I’ve recently been leading a series of creative writing workshop, based on Natalie Goldberg’s “Writing Down the Bones.” One of her challenges is to do a timed free-write starting with the prompt “Be an animals.” Of course I chose the unicorn. The following is somewhere between poetry and stream-of-consciousness.
I am a unicorn—graceful, curving, smaller than a horse, larger than a sheep. My horn and hooves a glinting silver. My tail, plumed, twitches as ears perk, alert to the sounds of forest and meadow. I know the way of the animals—their fears, their dreams. They know me too, though these days man would say that I do not—could not exist.
A few young damsels, pure of heart and chaste of form, they know me. But gradually they fade away as they grow older. The men, they would capture me, tame me, use me for their own purposes. But they have yet to learn that the unicorn cannot be captured—it would first be slain than bound in the castle at man’s bidding. And so, in their discouragement, they seek to shame me, that I am not real, that there could never really be
Maybe in stories
But not here.
But I know who I am—I run with the moonlight, I dance with the wildflowers, I sing clear and silvery with the birds of the air. The animals gather at the waters, waiting for me to drive the vile poison from the stream. Their daily wars they set aside for a moment of peace—a time of calming—an oasis in a crazy, sordid world, where violence and greed rule with an iron hand.
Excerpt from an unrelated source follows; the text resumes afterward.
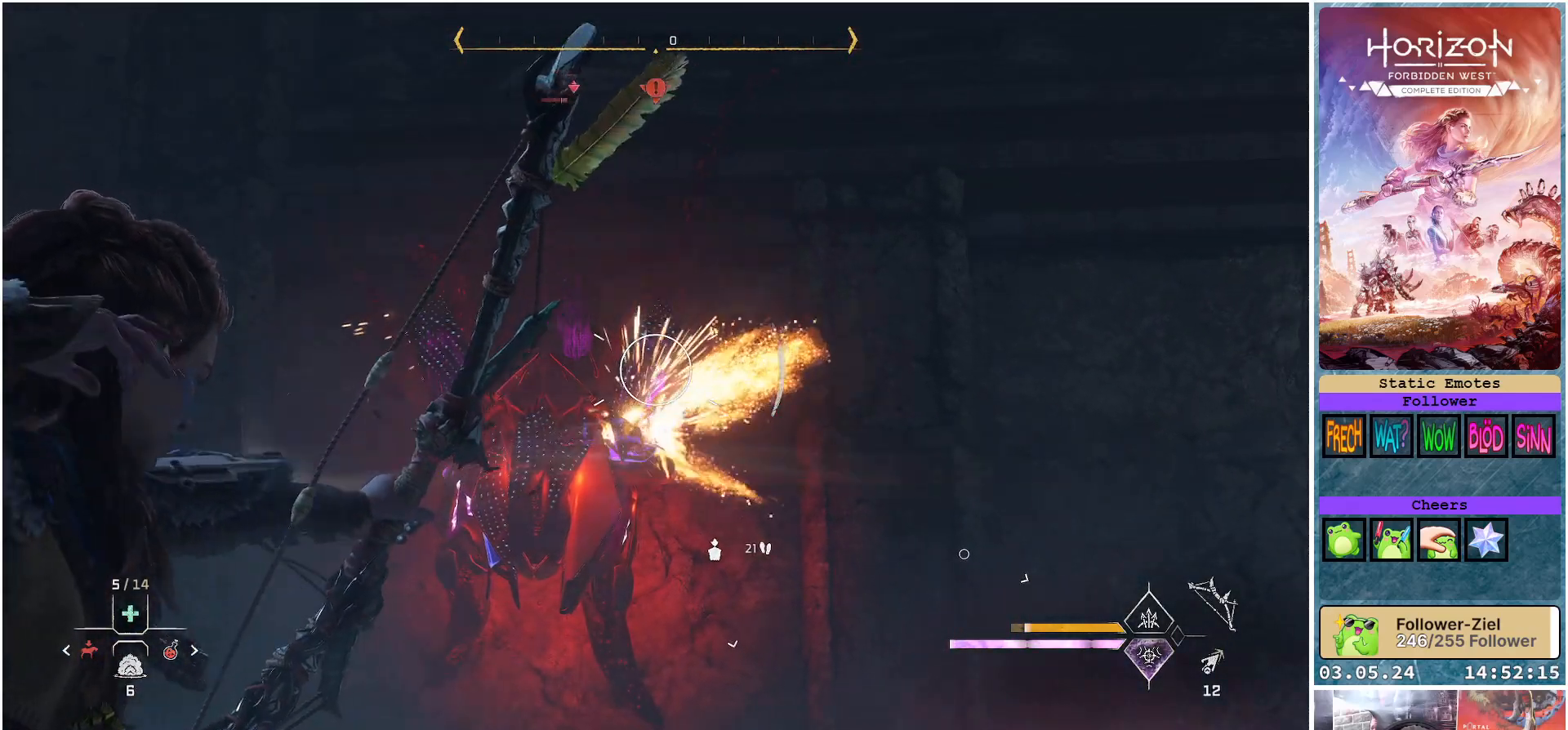
{"buttons": ["L2", "R2"], "left_stick": "center", "right_stick": "down-left", "events": [[17, "R2", "down"], [17, "left_stick", "down-left"], [400, "left_stick", "center"], [400, "right_stick", "down-left"]]}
A world with no room for unicorns
no space for the inner peace of pure song
Some look into my eyes and never see me—see right past to the erected stories and scripts they drag with them through their days. They choose a blindness that feels safe to them, even if it renders me invisible. But sometimes there is a flash, a moment’s recognition, a stirring in the soul. They taste something in that moment of sharing the space—something they haven’t known since childhood.
If even then.
Unicorns have no need for noisiness, for pushiness, for great deeds to prove their might. Who but the prideful folly of the lion would challenge the pure, the clean, the single-horned? But lions are all fuss and looks, tearing apart that which makes them feel small. I am not afraid to face them with presence, with compassionate firmness, to stand my ground.
I am the unicorn.
Often, I find myself alone, in the forest, in my thoughts, in my company. I have yet to meet another unicorn—imposters, yes; pink or purple horses prancing about with rainbow-striped horns strapped to their heads. They claim the title, but they’ve never walked the narrow, winding path up the mountain, shrouded in mists. Met the sphinx upon that path and talked of poetry, called the harpy from the clifftops to laugh at the folly of men, danced with centaur, played tag with pan. Pretenders never learned the way to Avalon—they weren’t here before its sinking beneath the waves, lifetimes ago.
Nobody really knows how old I am
My feet are nimble, my ankles tufted with soft, white hair. Walking is dancing, resting meditation. Sometimes I race the shooting starts just for fun. My eyes, deep and violet, reflect the stars even when they are asleep. In the morning light, the songbirds come to greet me, knowing that I will always greet them in return.
I am the unicorn
I am beyond names, beyond a label or a position or even some of the constrictions of language or pen. I look across the back of time towards the mystery of existence. Do you ever watch for me, in the gloaming, in the mists? Would you know me if you saw me? Or would you pass me off as a wish, a dream, a mirage, an imagining? You’ve been told so long that I cannot be.
I am the unicorn. I am who I am, whether you can see me yet, whether you can hear me yet. Whether you even care to. I am the song for purity, a tear for loyalty, a cry for freedom of the heart. Do not waste your strength to capture me—be content that I should dare to stand with you in this moment.